What you need to do ->
What comes back must be the data itself, retyped exactly.
--- Information Enclosed Below ---
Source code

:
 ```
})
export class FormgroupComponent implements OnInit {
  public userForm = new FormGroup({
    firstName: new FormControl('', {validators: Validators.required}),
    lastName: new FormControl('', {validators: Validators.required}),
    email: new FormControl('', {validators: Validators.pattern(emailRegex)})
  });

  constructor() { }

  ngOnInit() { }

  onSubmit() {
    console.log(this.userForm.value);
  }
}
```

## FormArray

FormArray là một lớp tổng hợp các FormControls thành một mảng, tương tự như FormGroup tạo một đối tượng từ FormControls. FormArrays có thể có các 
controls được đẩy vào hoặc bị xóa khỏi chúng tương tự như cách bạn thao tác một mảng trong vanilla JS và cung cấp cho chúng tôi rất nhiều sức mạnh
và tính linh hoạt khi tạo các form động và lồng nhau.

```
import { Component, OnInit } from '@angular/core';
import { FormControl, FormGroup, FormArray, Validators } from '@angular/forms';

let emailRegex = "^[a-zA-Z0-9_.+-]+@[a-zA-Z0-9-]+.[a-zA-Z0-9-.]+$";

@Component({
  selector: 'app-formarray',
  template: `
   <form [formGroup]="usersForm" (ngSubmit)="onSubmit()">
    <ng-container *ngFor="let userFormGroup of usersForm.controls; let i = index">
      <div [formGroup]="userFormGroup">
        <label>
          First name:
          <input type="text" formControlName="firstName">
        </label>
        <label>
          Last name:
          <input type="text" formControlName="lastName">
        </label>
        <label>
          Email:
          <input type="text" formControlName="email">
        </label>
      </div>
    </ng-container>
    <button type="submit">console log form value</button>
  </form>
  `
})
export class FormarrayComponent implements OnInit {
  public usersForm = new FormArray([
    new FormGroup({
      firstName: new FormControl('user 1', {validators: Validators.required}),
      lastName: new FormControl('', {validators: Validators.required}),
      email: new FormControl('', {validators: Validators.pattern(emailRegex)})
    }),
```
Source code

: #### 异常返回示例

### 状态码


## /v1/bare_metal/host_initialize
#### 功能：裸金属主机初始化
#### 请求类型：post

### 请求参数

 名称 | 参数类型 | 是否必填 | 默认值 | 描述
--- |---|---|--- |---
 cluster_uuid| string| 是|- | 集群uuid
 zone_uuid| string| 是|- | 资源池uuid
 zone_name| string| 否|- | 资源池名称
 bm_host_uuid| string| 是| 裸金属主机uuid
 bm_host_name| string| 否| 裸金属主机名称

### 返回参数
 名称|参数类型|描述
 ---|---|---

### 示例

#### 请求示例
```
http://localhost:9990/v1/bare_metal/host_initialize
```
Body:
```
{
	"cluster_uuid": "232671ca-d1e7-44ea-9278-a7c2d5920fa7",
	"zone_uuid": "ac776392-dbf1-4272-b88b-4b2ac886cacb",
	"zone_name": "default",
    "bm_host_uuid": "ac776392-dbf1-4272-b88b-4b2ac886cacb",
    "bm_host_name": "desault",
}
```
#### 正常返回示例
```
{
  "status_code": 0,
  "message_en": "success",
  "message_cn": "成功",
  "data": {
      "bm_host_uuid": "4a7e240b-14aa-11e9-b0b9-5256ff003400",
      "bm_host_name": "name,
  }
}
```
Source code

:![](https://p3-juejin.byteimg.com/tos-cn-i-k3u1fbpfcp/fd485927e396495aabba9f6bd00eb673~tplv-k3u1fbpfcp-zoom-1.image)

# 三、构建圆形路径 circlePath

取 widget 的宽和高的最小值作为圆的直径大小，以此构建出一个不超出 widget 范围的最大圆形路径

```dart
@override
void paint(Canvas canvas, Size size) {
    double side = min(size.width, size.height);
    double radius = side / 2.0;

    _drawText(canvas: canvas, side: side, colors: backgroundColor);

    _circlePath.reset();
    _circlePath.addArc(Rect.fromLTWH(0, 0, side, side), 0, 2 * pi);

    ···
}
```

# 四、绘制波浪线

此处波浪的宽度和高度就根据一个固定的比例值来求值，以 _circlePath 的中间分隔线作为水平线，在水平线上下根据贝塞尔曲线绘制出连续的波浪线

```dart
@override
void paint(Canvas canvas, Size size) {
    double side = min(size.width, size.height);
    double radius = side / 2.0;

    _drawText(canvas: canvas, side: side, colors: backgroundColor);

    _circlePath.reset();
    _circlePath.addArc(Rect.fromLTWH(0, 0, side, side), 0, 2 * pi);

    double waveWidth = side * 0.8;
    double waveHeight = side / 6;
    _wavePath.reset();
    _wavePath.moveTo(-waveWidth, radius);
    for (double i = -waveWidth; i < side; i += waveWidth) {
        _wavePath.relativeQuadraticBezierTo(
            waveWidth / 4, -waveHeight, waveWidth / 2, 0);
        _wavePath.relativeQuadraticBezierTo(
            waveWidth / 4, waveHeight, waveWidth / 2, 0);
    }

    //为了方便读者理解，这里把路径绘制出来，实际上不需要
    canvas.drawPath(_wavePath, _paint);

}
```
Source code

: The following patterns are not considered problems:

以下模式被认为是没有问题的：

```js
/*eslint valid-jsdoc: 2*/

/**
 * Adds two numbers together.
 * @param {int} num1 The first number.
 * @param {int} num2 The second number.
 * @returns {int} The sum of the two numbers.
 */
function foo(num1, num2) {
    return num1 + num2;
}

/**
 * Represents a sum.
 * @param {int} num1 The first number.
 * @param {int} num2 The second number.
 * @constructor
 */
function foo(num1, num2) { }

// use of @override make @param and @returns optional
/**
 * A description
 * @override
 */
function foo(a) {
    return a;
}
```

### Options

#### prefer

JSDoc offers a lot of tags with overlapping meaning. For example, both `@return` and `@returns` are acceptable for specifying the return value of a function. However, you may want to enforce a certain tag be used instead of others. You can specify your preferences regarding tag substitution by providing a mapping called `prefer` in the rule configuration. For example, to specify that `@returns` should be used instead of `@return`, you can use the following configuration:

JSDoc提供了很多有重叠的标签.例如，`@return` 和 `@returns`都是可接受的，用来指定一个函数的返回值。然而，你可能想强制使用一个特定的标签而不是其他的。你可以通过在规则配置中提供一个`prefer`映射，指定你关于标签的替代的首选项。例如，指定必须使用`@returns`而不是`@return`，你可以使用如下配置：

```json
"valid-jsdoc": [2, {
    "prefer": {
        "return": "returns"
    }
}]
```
--- End of Enclosed Information ---
Response to this exercise ->
Source code

:
 ```
})
export class FormgroupComponent implements OnInit {
  public userForm = new FormGroup({
    firstName: new FormControl('', {validators: Validators.required}),
    lastName: new FormControl('', {validators: Validators.required}),
    email: new FormControl('', {validators: Validators.pattern(emailRegex)})
  });

  constructor() { }

  ngOnInit() { }

  onSubmit() {
    console.log(this.userForm.value);
  }
}
```

## FormArray

FormArray là một lớp tổng hợp các FormControls thành một mảng, tương tự như FormGroup tạo một đối tượng từ FormControls. FormArrays có thể có các 
controls được đẩy vào hoặc bị xóa khỏi chúng tương tự như cách bạn thao tác một mảng trong vanilla JS và cung cấp cho chúng tôi rất nhiều sức mạnh
và tính linh hoạt khi tạo các form động và lồng nhau.

```
import { Component, OnInit } from '@angular/core';
import { FormControl, FormGroup, FormArray, Validators } from '@angular/forms';

let emailRegex = "^[a-zA-Z0-9_.+-]+@[a-zA-Z0-9-]+.[a-zA-Z0-9-.]+$";

@Component({
  selector: 'app-formarray',
  template: `
   <form [formGroup]="usersForm" (ngSubmit)="onSubmit()">
    <ng-container *ngFor="let userFormGroup of usersForm.controls; let i = index">
      <div [formGroup]="userFormGroup">
        <label>
          First name:
          <input type="text" formControlName="firstName">
        </label>
        <label>
          Last name:
          <input type="text" formControlName="lastName">
        </label>
        <label>
          Email:
          <input type="text" formControlName="email">
        </label>
      </div>
    </ng-container>
    <button type="submit">console log form value</button>
  </form>
  `
})
export class FormarrayComponent implements OnInit {
  public usersForm = new FormArray([
    new FormGroup({
      firstName: new FormControl('user 1', {validators: Validators.required}),
      lastName: new FormControl('', {validators: Validators.required}),
      email: new FormControl('', {validators: Validators.pattern(emailRegex)})
    }),
```
Source code

: #### 异常返回示例

### 状态码


## /v1/bare_metal/host_initialize
#### 功能：裸金属主机初始化
#### 请求类型：post

### 请求参数

 名称 | 参数类型 | 是否必填 | 默认值 | 描述
--- |---|---|--- |---
 cluster_uuid| string| 是|- | 集群uuid
 zone_uuid| string| 是|- | 资源池uuid
 zone_name| string| 否|- | 资源池名称
 bm_host_uuid| string| 是| 裸金属主机uuid
 bm_host_name| string| 否| 裸金属主机名称

### 返回参数
 名称|参数类型|描述
 ---|---|---

### 示例

#### 请求示例
```
http://localhost:9990/v1/bare_metal/host_initialize
```
Body:
```
{
	"cluster_uuid": "232671ca-d1e7-44ea-9278-a7c2d5920fa7",
	"zone_uuid": "ac776392-dbf1-4272-b88b-4b2ac886cacb",
	"zone_name": "default",
    "bm_host_uuid": "ac776392-dbf1-4272-b88b-4b2ac886cacb",
    "bm_host_name": "desault",
}
```
#### 正常返回示例
```
{
  "status_code": 0,
  "message_en": "success",
  "message_cn": "成功",
  "data": {
      "bm_host_uuid": "4a7e240b-14aa-11e9-b0b9-5256ff003400",
      "bm_host_name": "name,
  }
}
```
Source code

:![](https://p3-juejin.byteimg.com/tos-cn-i-k3u1fbpfcp/fd485927e396495aabba9f6bd00eb673~tplv-k3u1fbpfcp-zoom-1.image)

# 三、构建圆形路径 circlePath

取 widget 的宽和高的最小值作为圆的直径大小，以此构建出一个不超出 widget 范围的最大圆形路径

```dart
@override
void paint(Canvas canvas, Size size) {
    double side = min(size.width, size.height);
    double radius = side / 2.0;

    _drawText(canvas: canvas, side: side, colors: backgroundColor);

    _circlePath.reset();
    _circlePath.addArc(Rect.fromLTWH(0, 0, side, side), 0, 2 * pi);

    ···
}
```

# 四、绘制波浪线

此处波浪的宽度和高度就根据一个固定的比例值来求值，以 _circlePath 的中间分隔线作为水平线，在水平线上下根据贝塞尔曲线绘制出连续的波浪线

```dart
@override
void paint(Canvas canvas, Size size) {
    double side = min(size.width, size.height);
    double radius = side / 2.0;

    _drawText(canvas: canvas, side: side, colors: backgroundColor);

    _circlePath.reset();
    _circlePath.addArc(Rect.fromLTWH(0, 0, side, side), 0, 2 * pi);

    double waveWidth = side * 0.8;
    double waveHeight = side / 6;
    _wavePath.reset();
    _wavePath.moveTo(-waveWidth, radius);
    for (double i = -waveWidth; i < side; i += waveWidth) {
        _wavePath.relativeQuadraticBezierTo(
            waveWidth / 4, -waveHeight, waveWidth / 2, 0);
        _wavePath.relativeQuadraticBezierTo(
            waveWidth / 4, waveHeight, waveWidth / 2, 0);
    }

    //为了方便读者理解，这里把路径绘制出来，实际上不需要
    canvas.drawPath(_wavePath, _paint);

}
```
Source code

: The following patterns are not considered problems:

以下模式被认为是没有问题的：

```js
/*eslint valid-jsdoc: 2*/

/**
 * Adds two numbers together.
 * @param {int} num1 The first number.
 * @param {int} num2 The second number.
 * @returns {int} The sum of the two numbers.
 */
function foo(num1, num2) {
    return num1 + num2;
}

/**
 * Represents a sum.
 * @param {int} num1 The first number.
 * @param {int} num2 The second number.
 * @constructor
 */
function foo(num1, num2) { }

// use of @override make @param and @returns optional
/**
 * A description
 * @override
 */
function foo(a) {
    return a;
}
```

### Options

#### prefer

JSDoc offers a lot of tags with overlapping meaning. For example, both `@return` and `@returns` are acceptable for specifying the return value of a function. However, you may want to enforce a certain tag be used instead of others. You can specify your preferences regarding tag substitution by providing a mapping called `prefer` in the rule configuration. For example, to specify that `@returns` should be used instead of `@return`, you can use the following configuration:

JSDoc提供了很多有重叠的标签.例如，`@return` 和 `@returns`都是可接受的，用来指定一个函数的返回值。然而，你可能想强制使用一个特定的标签而不是其他的。你可以通过在规则配置中提供一个`prefer`映射，指定你关于标签的替代的首选项。例如，指定必须使用`@returns`而不是`@return`，你可以使用如下配置：

```json
"valid-jsdoc": [2, {
    "prefer": {
        "return": "returns"
    }
}]
```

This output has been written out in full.